Given information below:

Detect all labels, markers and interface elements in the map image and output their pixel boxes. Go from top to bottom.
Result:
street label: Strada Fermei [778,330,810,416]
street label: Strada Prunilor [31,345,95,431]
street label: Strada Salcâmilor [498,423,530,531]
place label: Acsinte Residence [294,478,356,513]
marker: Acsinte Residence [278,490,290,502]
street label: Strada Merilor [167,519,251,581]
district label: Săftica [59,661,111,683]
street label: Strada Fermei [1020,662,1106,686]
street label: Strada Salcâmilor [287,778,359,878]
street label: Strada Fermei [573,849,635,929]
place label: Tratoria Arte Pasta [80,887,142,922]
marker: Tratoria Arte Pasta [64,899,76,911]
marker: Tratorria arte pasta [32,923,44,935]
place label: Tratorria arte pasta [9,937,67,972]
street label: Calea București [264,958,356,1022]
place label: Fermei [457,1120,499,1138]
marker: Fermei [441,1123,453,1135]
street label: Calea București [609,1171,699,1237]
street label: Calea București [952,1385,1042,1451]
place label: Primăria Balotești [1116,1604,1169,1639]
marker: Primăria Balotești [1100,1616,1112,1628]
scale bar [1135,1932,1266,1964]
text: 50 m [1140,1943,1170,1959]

End of Given information.

Work task:
Across the whole listing, every line must be copied exactly.

Exercise response:
Detect all labels, markers and interface elements in the map image and output their pixel boxes. Go from top to bottom.
Result:
street label: Strada Fermei [778,330,810,416]
street label: Strada Prunilor [31,345,95,431]
street label: Strada Salcâmilor [498,423,530,531]
place label: Acsinte Residence [294,478,356,513]
marker: Acsinte Residence [278,490,290,502]
street label: Strada Merilor [167,519,251,581]
district label: Săftica [59,661,111,683]
street label: Strada Fermei [1020,662,1106,686]
street label: Strada Salcâmilor [287,778,359,878]
street label: Strada Fermei [573,849,635,929]
place label: Tratoria Arte Pasta [80,887,142,922]
marker: Tratoria Arte Pasta [64,899,76,911]
marker: Tratorria arte pasta [32,923,44,935]
place label: Tratorria arte pasta [9,937,67,972]
street label: Calea București [264,958,356,1022]
place label: Fermei [457,1120,499,1138]
marker: Fermei [441,1123,453,1135]
street label: Calea București [609,1171,699,1237]
street label: Calea București [952,1385,1042,1451]
place label: Primăria Balotești [1116,1604,1169,1639]
marker: Primăria Balotești [1100,1616,1112,1628]
scale bar [1135,1932,1266,1964]
text: 50 m [1140,1943,1170,1959]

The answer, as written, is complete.